Sprint is using three RRH per face (1 for 800MHz CDMA, 1 for PCS EVDO, 1 for PCS LTE)


At the end of the day Sprint will have a CDMA/EVDO/LTE network, just like Verizon Wireless.  By consolidating its cell sites and turning off iDEN, Sprint will save a ton of money on operating expenses.  It is interesting that Sprint is investing a lot of time and money upgrading CDMA/EVDO instead of just focusing on deploying LTE.  Additionally, with MetroPCS, AT&T, and Verizon Wireless all committing to VOLTE it is interesting that Sprint is planning on deploying CDMA 1X Advanced for voice calls.  Sprint must have believed that its CDMA/EVDO networks could be greatly improved with Network Vision and that both these technologies will be around for some time.  Sprint has been successful at finding ways to monetize its old networks, such as offering Boost Mobile prepaid service over its iDEN network.  As postpaid customers move to LTE, Sprint could offer competitively priced but slower data services overs its CDMA/EVDO network to maximize its investment.
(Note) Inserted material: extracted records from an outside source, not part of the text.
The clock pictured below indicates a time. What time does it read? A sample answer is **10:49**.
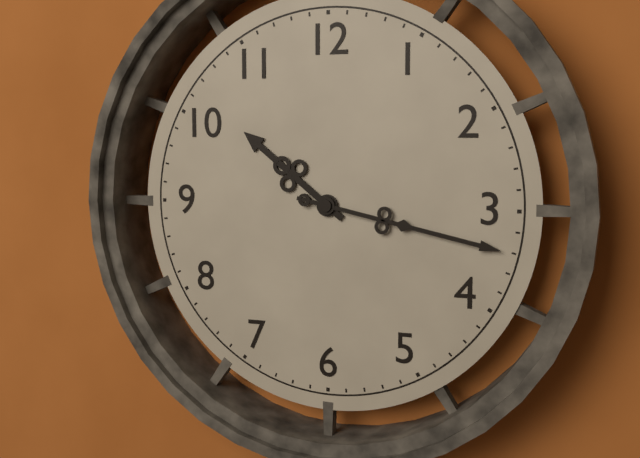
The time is **10:17**
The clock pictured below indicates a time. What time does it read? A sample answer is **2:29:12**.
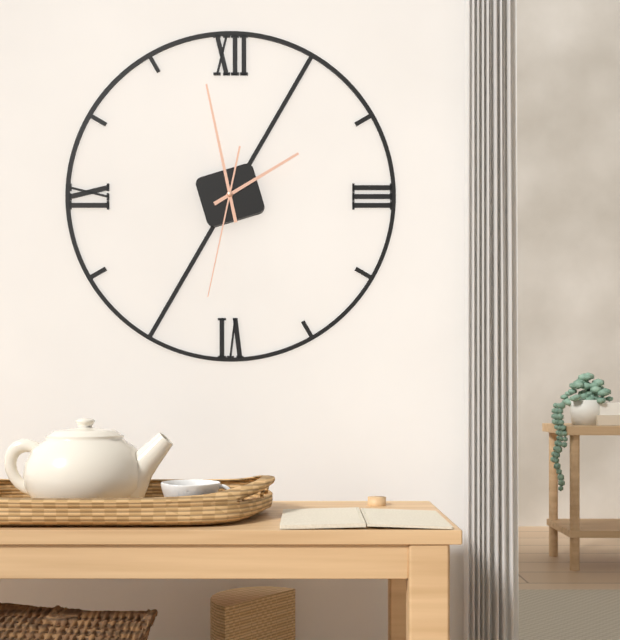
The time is **1:58:32**
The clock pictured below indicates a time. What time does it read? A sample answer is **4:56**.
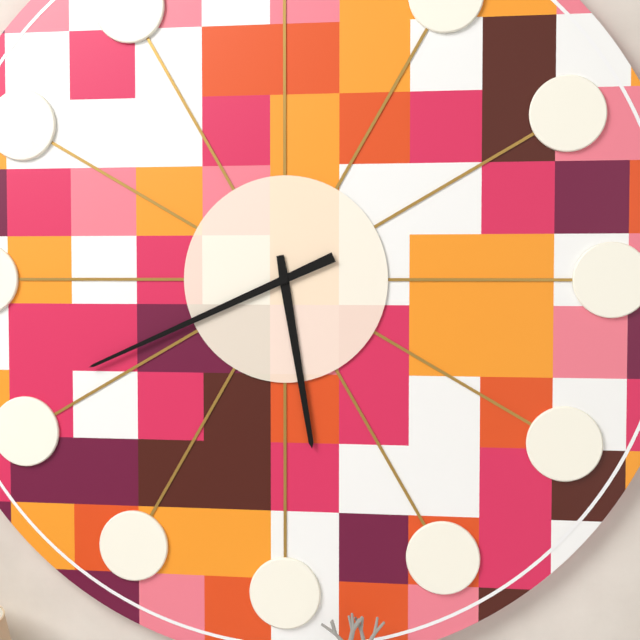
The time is **5:41**
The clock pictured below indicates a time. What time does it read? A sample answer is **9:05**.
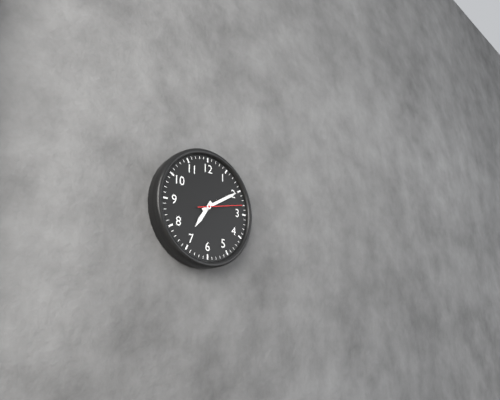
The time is **7:10**
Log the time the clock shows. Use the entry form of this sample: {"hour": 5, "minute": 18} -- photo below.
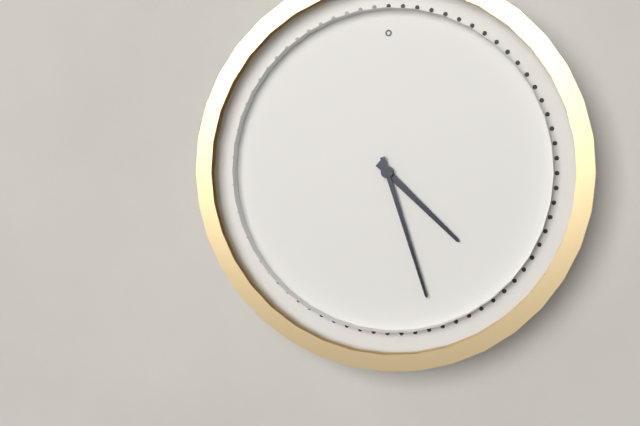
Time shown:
{"hour": 4, "minute": 27}
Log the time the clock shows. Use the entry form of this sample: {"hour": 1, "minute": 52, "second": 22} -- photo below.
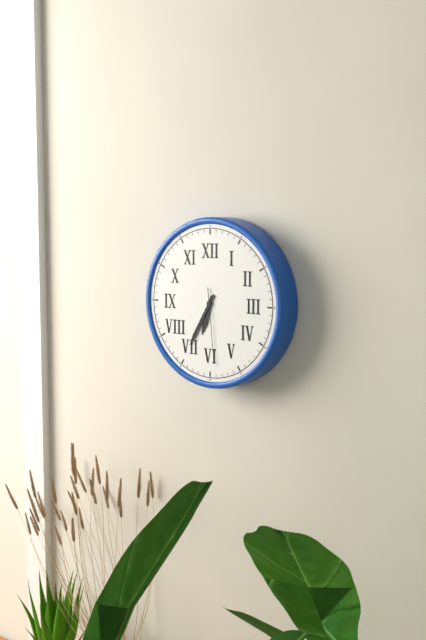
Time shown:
{"hour": 6, "minute": 35, "second": 29}
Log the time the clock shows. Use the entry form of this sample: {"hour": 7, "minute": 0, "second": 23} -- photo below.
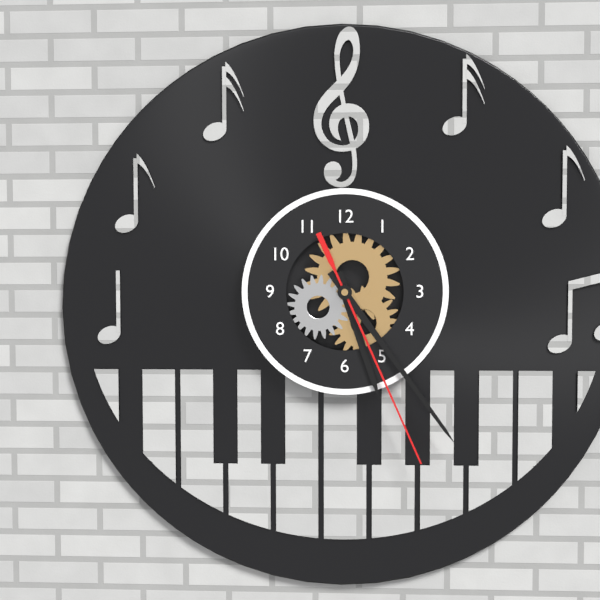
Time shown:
{"hour": 5, "minute": 24, "second": 26}
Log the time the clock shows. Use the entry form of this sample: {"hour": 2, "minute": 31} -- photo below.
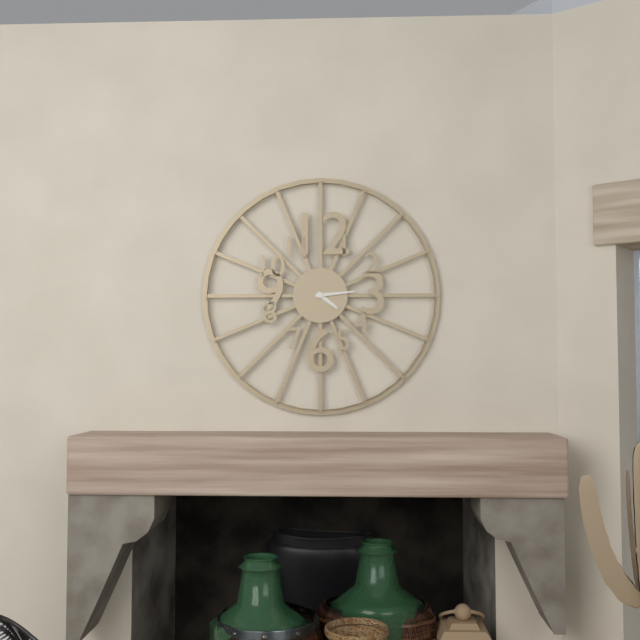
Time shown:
{"hour": 4, "minute": 14}
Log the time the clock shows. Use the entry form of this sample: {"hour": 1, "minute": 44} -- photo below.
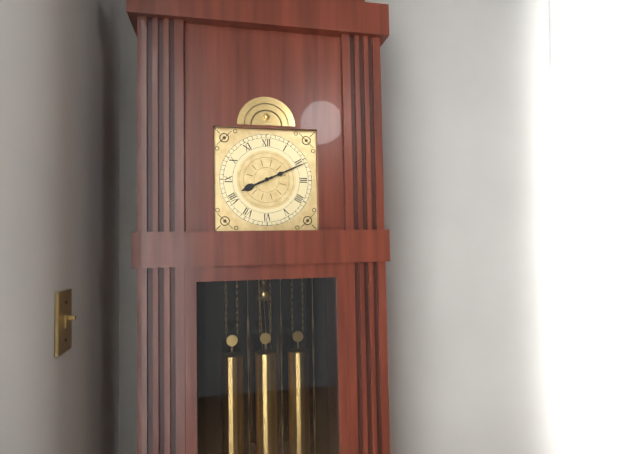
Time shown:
{"hour": 8, "minute": 11}
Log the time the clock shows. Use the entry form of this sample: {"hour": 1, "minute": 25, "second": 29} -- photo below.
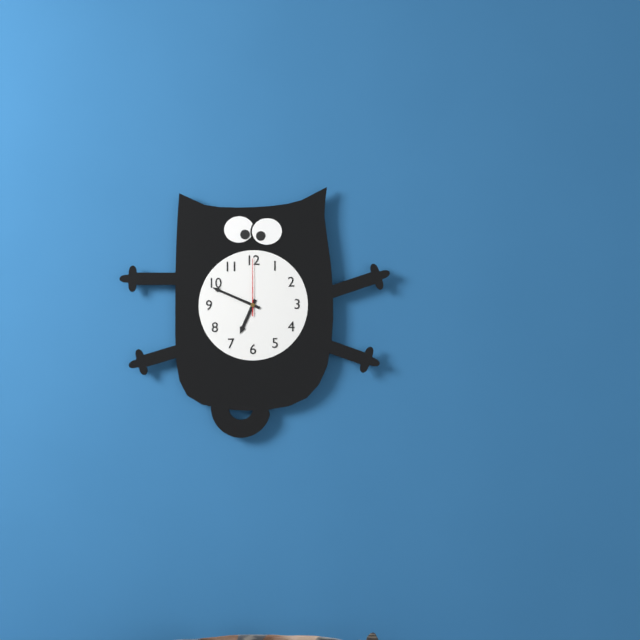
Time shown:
{"hour": 6, "minute": 49, "second": 0}
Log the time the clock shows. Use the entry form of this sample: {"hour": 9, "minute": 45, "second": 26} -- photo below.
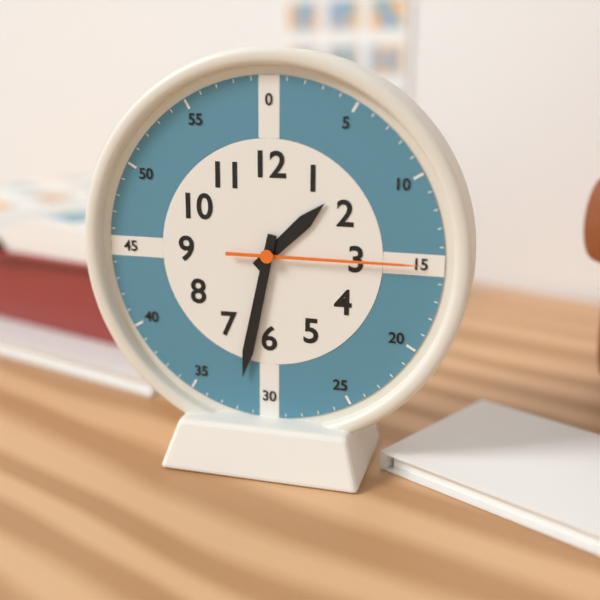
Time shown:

The one element that was left out of Network Vision is Clearwire which Sprint owns 54% of the company.  If Clearwire partnered with Sprint, like Lightsquared attempted before all their GPS interference issues, Clearwire’s network consolidation could save a great deal of money for the small carrier.  Clearwire will be upgrading its network to LTE, but it will be based on TD-LTE technology instead of FDD-LTE that all the other US carriers are using.  Clearwire’s 2.5GHz spectrum limits its usefulness to urban areas and the high cell density needed for good coverage makes network expansion expensive.  Clearwire is hoping to sell extra LTE capacity to the major wireless carriers, but using a different LTE technology and a separate frequency band than everyone else will make this difficult. While Sprint’s issues with Clearwire remain, Network Vision is a huge step in the right direction for Sprint.  One complete it will offer much greater voice coverage, improved EVDO performance, and most importantly bring Sprint into the LTE game.